If you manage your own SAN, you’ll eventually be asked questions like “Why are some of my databases slow?”, “Why do we periodically have performance problems?” or “Do we have a hot LUN?”. Modern arrays have real-time performance monitoring, but not all of them have historical data so you can see if there’s a periodic performance issue or if the current performance is out of the ordinary. There are vendor supplied products and lots of third party products that let you gather performance statistics, but they’re usually pretty expensive. If you just need to gather and report on the performance data for IBM V7000, SVC, or DS8000 storage, there is a great FREE product call Stor2RRD.
Stor2RRD is developed by XORUX, the developers of the excellent Lpar2RRD tool, and is free to use with relatively modest fees for support. As it’s name suggests, it collects data from your storage arrays and puts the data into RRD databases. It has much the same requirements as Lpar2RRD, a simple Linux web server with PERL and RRD, and you can run it on the same server as LPAR2RRD. If you have a DS8000 array, you’ll also need the DSCLI package for your storage, or just SSH if you have an SVC or V7000 storage array.
We had issues getting version 0.45 to work. But the developers responded to a quick Email with a preview of the next version, 0.48, which fixed the problem. The setup was pretty simple, we didn’t have any problems with the provided directions, and got everything setup and tested in an couple of hours.
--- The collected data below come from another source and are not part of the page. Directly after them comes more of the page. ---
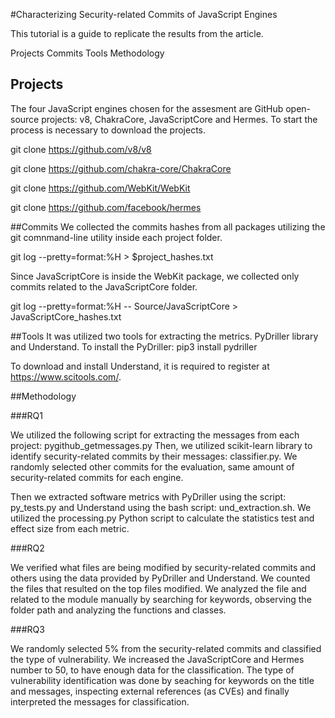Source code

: #Characterizing Security-related Commits of JavaScript Engines

This tutorial is a guide to replicate the results from the article. 

Projects
Commits
Tools
Methodology

## Projects	
The four JavaScript engines chosen for the assesment are GitHub open-source projects: v8, ChakraCore, JavaScriptCore and Hermes. 
To start the process is necessary to download the projects.

git clone https://github.com/v8/v8

git clone https://github.com/chakra-core/ChakraCore

git clone https://github.com/WebKit/WebKit

git clone https://github.com/facebook/hermes

##Commits
We collected the commits hashes from all packages utilizing the git comnmand-line utility inside each project folder.

git log --pretty=format:%H > $project_hashes.txt

Since JavaScriptCore is inside the WebKit package, we collected only commits related to the JavaScriptCore folder.

git log --pretty=format:%H -- Source/JavaScriptCore > JavaScriptCore_hashes.txt

##Tools
It was utilized two tools for extracting the metrics. PyDriller library and Understand.
To install the PyDriller: pip3 install pydriller

To download and install Understand, it is required to register at https://www.scitools.com/.

##Methodology

###RQ1

We utilized the following script for extracting the messages from each project: pygithub_getmessages.py
Then, we utilized scikit-learn library to identify security-related commits by their messages: classifier.py. We randomly selected other commits for the evaluation, same amount of security-related commits for each engine.

Then we extracted software metrics with PyDriller using the script: py_tests.py and Understand using the bash script: und_extraction.sh. We utilized the processing.py Python script to calculate the statistics test and effect size from each metric.

###RQ2

We verified what files are being modified by security-related commits and others using the data provided by PyDriller and Understand. We counted the files that resulted on the top files modified. We analyzed the file and related to the module manually by searching for keywords, observing the folder path and analyzing the functions and classes.

###RQ3

We randomly selected 5% from the security-related commits and classified the type of vulnerability. We increased the JavaScriptCore and Hermes number to 50, to have enough data for the classification. The type of vulnerability identification was done by seaching for keywords on the title and messages, inspecting external references (as CVEs) and finally interpreted the messages for classification.
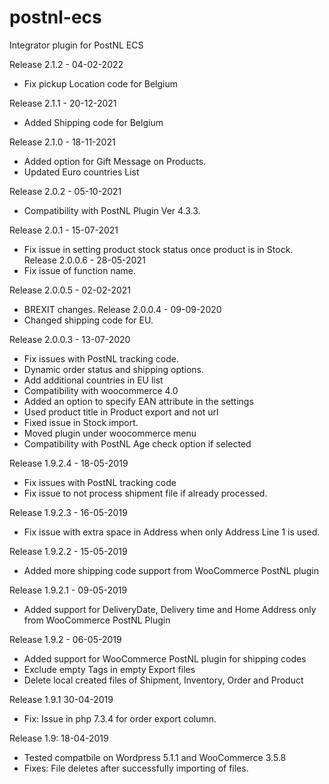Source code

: # postnl-ecs
Integrator plugin for PostNL ECS

Release 2.1.2 - 04-02-2022
- Fix pickup Location code for Belgium

Release 2.1.1 - 20-12-2021
- Added Shipping code for Belgium

Release 2.1.0 - 18-11-2021
- Added option for Gift Message on Products.
- Updated Euro countries List

Release 2.0.2 - 05-10-2021
- Compatibility with PostNL Plugin Ver 4.3.3.

Release 2.0.1 - 15-07-2021
- Fix issue in setting product stock status once product is in Stock.
Release 2.0.0.6 - 28-05-2021
- Fix issue of function name.

Release 2.0.0.5 - 02-02-2021
- BREXIT changes.
Release 2.0.0.4 - 09-09-2020
- Changed shipping code for EU.

Release 2.0.0.3 - 13-07-2020
- Fix issues with PostNL tracking code.
- Dynamic order status and shipping options.
- Add additional countries in EU list
- Compatibility with woocommerce 4.0
- Added an option to specify EAN attribute in the settings
- Used product title in Product export and not url
- Fixed issue in Stock import.
- Moved plugin under woocommerce menu
- Compatibility with PostNL Age check option if selected 


Release 1.9.2.4 - 18-05-2019
- Fix issues with PostNL tracking code
- Fix issue to not process shipment file if already processed.

Release 1.9.2.3 - 16-05-2019
- Fix issue with extra space in Address when only Address Line 1 is used.

Release 1.9.2.2 - 15-05-2019
- Added more shipping code support from WooCommerce PostNL plugin

Release 1.9.2.1 - 09-05-2019
- Added support for DeliveryDate, Delivery time and Home Address only from WooCommerce PostNL Plugin

Release 1.9.2 - 06-05-2019
- Added support for WooCommerce PostNL plugin for shipping codes
- Exclude empty Tags in empty Export files
- Delete local created files of Shipment, Inventory, Order and Product

Release 1.9.1 30-04-2019
- Fix: Issue in php 7.3.4 for order export column.

Release 1.9: 18-04-2019
- Tested compatbile on Wordpress 5.1.1 and WooCommerce 3.5.8
- Fixes: File deletes after successfully importing of files.
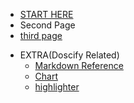 * [START HERE](/)
* Second Page
* [third page](extra/reference.md)

- EXTRA(Doscify Related)
  - [Markdown Reference](extra/reference.md)
  - [Chart](extra/chart.md)
  - [highlighter](extra/language_highlight.md)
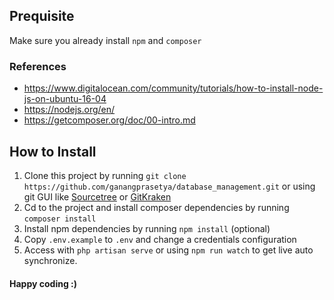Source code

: ## Prequisite

Make sure you already install `npm` and `composer`

### References

* https://www.digitalocean.com/community/tutorials/how-to-install-node-js-on-ubuntu-16-04
* https://nodejs.org/en/
* https://getcomposer.org/doc/00-intro.md

## How to Install

1. Clone this project by running `git clone https://github.com/ganangprasetya/database_management.git` or using git GUI like [Sourcetree](https://www.sourcetreeapp.com/) or [GitKraken](https://www.gitkraken.com/)
2. Cd to the project and install composer dependencies by running `composer install`
3. Install npm dependencies by running `npm install` (optional)
4. Copy `.env.example` to `.env` and change a credentials configuration
5. Access with `php artisan serve` or using `npm run watch` to get live auto synchronize.

#### Happy coding :)
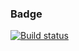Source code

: 
### Badge
[![Build status](https://ci.appveyor.com/api/projects/status/1h5tk97yv36rbcka?svg=true)](https://ci.appveyor.com/project/KateYachmeneva/ahj-chat-backend)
After running the tool for a couple of weeks, we’ve collected what seems like a lot of data. Some of the high-level graphs are very busy, so much that it runs the risk of being “data porn”, data for data’s sake that loses some of it’s usefulness. But, you can drill down from these high-level graphs to the Storage Pool, MDisk, LUN, drive or SAN Port level and get details like IOPS, throughput, latency and capacity.
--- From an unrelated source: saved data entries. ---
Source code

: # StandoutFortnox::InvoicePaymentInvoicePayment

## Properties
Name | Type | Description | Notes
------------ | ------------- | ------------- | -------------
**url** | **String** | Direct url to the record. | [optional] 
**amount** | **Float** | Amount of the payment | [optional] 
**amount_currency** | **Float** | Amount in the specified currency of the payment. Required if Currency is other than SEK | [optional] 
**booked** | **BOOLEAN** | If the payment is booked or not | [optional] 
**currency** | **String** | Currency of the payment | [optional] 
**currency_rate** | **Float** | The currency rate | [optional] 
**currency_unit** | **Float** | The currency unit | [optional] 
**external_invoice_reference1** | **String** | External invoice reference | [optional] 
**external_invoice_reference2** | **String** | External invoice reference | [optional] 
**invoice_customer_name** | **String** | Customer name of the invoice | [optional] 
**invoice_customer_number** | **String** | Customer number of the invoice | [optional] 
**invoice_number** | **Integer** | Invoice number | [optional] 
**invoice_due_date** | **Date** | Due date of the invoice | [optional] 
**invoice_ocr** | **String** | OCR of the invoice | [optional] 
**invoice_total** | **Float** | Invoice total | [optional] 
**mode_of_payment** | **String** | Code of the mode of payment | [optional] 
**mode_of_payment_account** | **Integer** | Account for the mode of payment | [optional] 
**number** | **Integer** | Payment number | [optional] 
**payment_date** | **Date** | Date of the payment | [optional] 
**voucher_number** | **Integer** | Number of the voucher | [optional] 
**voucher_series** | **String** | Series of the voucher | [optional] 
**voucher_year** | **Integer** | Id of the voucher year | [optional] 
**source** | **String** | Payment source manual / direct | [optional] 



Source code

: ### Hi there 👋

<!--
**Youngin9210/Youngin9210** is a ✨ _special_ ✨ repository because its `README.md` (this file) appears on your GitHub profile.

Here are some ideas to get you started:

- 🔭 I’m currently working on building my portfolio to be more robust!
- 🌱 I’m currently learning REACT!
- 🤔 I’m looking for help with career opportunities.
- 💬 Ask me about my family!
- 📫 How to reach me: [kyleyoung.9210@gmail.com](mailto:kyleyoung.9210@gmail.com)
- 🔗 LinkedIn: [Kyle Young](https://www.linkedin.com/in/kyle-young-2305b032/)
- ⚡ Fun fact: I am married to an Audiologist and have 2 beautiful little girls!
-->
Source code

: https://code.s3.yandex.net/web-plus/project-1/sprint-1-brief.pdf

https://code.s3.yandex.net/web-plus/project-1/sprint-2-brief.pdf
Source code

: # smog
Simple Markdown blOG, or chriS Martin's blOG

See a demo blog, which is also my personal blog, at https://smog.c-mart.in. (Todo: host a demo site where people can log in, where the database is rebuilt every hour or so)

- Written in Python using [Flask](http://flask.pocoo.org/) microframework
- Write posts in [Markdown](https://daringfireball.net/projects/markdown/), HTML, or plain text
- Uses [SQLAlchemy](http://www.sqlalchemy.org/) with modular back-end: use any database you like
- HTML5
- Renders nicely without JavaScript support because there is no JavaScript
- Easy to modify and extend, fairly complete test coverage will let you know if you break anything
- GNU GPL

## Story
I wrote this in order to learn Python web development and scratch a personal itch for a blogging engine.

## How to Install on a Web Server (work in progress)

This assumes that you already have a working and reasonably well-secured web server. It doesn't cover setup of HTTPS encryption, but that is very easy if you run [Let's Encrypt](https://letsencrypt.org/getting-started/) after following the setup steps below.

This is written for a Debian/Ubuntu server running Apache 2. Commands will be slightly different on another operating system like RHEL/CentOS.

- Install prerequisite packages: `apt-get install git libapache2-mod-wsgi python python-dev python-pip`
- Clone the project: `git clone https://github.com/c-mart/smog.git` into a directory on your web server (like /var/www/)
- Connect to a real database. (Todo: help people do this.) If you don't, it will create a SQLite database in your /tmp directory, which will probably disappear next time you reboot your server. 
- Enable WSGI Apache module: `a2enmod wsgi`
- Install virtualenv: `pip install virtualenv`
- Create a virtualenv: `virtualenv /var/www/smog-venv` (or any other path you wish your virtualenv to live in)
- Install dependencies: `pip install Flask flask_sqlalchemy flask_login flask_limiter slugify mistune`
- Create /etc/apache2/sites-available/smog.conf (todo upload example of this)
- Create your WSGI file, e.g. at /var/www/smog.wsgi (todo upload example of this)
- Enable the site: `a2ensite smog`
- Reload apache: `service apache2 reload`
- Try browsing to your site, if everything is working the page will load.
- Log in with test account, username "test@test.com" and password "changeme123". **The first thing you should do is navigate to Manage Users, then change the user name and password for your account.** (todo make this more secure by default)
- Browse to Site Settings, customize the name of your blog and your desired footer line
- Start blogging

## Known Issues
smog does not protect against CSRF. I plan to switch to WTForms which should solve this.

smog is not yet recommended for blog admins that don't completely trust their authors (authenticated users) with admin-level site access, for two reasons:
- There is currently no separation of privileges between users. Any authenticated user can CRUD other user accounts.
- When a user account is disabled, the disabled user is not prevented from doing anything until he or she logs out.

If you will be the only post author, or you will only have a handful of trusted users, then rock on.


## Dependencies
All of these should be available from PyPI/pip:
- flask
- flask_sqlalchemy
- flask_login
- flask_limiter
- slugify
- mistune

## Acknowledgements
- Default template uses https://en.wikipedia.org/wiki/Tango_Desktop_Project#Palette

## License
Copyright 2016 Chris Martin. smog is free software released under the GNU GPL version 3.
For instance, here is a graph if the read performance for the managed disks in one of our V7000’s:
That sure looks like mdiskSSD3, the teal blue one, is a hot array. Here is the read response time for that particular mdisk:
The response time isn’t too bad on that array, 3ms Max and 1.4ms on average, which for this data is more than fast enough.
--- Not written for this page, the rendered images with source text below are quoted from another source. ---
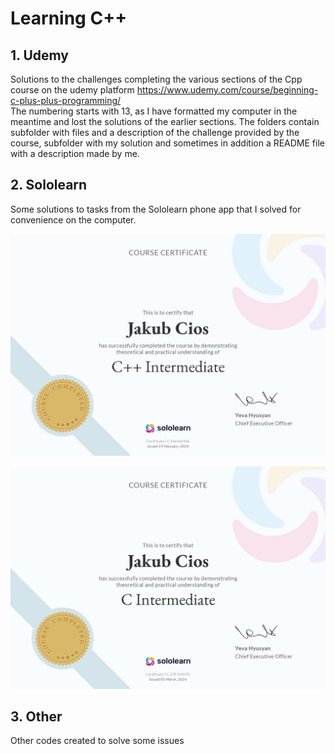 # Learning C++
## 1. Udemy
Solutions to the challenges completing the various sections of the Cpp course on the udemy platform https://www.udemy.com/course/beginning-c-plus-plus-programming/<br> The numbering starts with 13, as I have formatted my computer in the meantime and lost the solutions of the earlier sections. The folders contain subfolder with files and a description of the challenge provided by the course, subfolder with my solution and sometimes in addition a README file with a description made by me.
## 2. Sololearn
Some solutions to tasks from the Sololearn phone app that I solved for convenience on the computer.

![Cpp_certificate](https://github.com/JackobPunch/LearningCpp/blob/main/2_Sololearn/Cpp_certificate.jpg)

![C_certificate](https://github.com/JackobPunch/LearningCpp/blob/main/2_Sololearn/C_certificate.jpg)

## 3. Other
Other codes created to solve some issues 
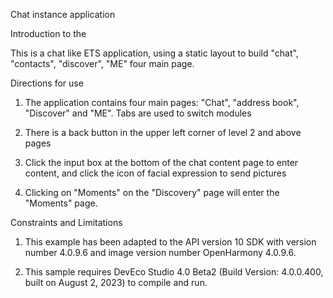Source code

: Chat instance application

Introduction to the

This is a chat like ETS application, using a static layout to build "chat", "contacts", "discover", "ME" four main page.


Directions for use

1. The application contains four main pages: "Chat", "address book", "Discover" and "ME". Tabs are used to switch modules

2. There is a back button in the upper left corner of level 2 and above pages

3. Click the input box at the bottom of the chat content page to enter content, and click the icon of facial expression to send pictures

4. Clicking on "Moments" on the "Discovery" page will enter the "Moments" page.


Constraints and Limitations

1. This example has been adapted to the API version 10 SDK with version number 4.0.9.6 and image version number OpenHarmony 4.0.9.6.

2. This sample requires DevEco Studio 4.0 Beta2 (Build Version: 4.0.0.400, built on August 2, 2023) to compile and run.
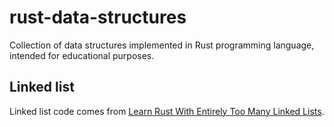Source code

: # rust-data-structures
Collection of data structures implemented in Rust programming language, intended for educational purposes.

## Linked list
Linked list code comes from [Learn Rust With Entirely Too Many Linked Lists](https://rust-unofficial.github.io/too-many-lists/index.html).
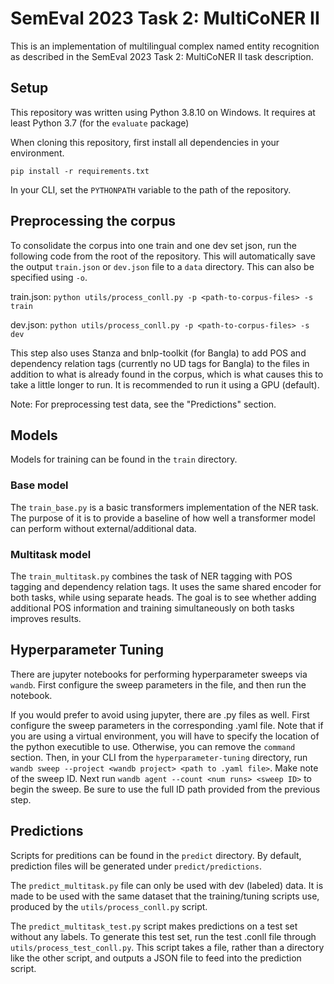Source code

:# SemEval 2023 Task 2: MultiCoNER II
This is an implementation of multilingual complex named entity recognition as described in the SemEval 2023 Task 2: MultiCoNER II task description.

## Setup
This repository was written using Python 3.8.10 on Windows. It requires at least Python 3.7 (for the `evaluate` package)

When cloning this repository, first install all dependencies in your environment.

`pip install -r requirements.txt`

In your CLI, set the `PYTHONPATH` variable to the path of the repository.

## Preprocessing the corpus
To consolidate the corpus into one train and one dev set json, run the following code from the root of the repository. This will automatically save the output `train.json` or `dev.json` file to a `data` directory. This can also be specified using `-o`.

train.json: `python utils/process_conll.py -p <path-to-corpus-files> -s train`

dev.json:   `python utils/process_conll.py -p <path-to-corpus-files> -s dev`

This step also uses Stanza and bnlp-toolkit (for Bangla) to add POS and dependency relation tags (currently no UD tags for Bangla) to the files in addition to what is already found in the corpus, which is what causes this to take a little longer to run. It is recommended to run it using a GPU (default).

Note: For preprocessing test data, see the "Predictions" section.

## Models
Models for training can be found in the `train` directory.

### Base model
The `train_base.py` is a basic transformers implementation of the NER task. The purpose of it is to provide a baseline of how well a transformer model can perform without external/additional data.

### Multitask model
The `train_multitask.py` combines the task of NER tagging with POS tagging and dependency relation tags. It uses the same shared encoder for both tasks, while using separate heads. The goal is to see whether adding additional POS information and training simultaneously on both tasks improves results.

## Hyperparameter Tuning
There are jupyter notebooks for performing hyperparameter sweeps via `wandb`. First configure the sweep parameters in the file, and then run the notebook.

If you would prefer to avoid using jupyter, there are .py files as well. First configure the sweep parameters in the corresponding .yaml file. Note that if you are using a virtual environment, you will have to specify the location of the python executible to use. Otherwise, you can remove the `command` section. Then, in your CLI from the `hyperparameter-tuning` directory, run `wandb sweep --project <wandb project> <path to .yaml file>`. Make note of the sweep ID. Next run `wandb agent --count <num runs> <sweep ID>` to begin the sweep. Be sure to use the full ID path provided from the previous step.

## Predictions
Scripts for preditions can be found in the `predict` directory. By default, prediction files will be generated under `predict/predictions`.

The `predict_multitask.py` file can only be used with dev (labeled) data. It is made to be used with the same dataset that the training/tuning scripts use, produced by the `utils/process_conll.py` script.

The `predict_multitask_test.py` script makes predictions on a test set without any labels. To generate this test set, run the test .conll file through `utils/process_test_conll.py`. This script takes a file, rather than a directory like the other script, and outputs a JSON file to feed into the prediction script.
This is just one simple example of the data that Stor2RRD collects. With this data we have real information showing if a system’s slowness is because the server is using an abnormal amount of bandwidth or if we should consider adding more SSD to an over-subscribed pool. And that helps us make intelligent storage decisions and backup our reasoning with real numbers.
For the cost of a small Linux VM, you can deploy a troubleshooting and monitoring tool the rivals some very expensive third party products. And, if it’s helpful in your environment, Stor2RRD annual support is a fraction of the cost of other products.
There is a full featured demo on the Stor2RRD website where you use the tool yourself with the developers data.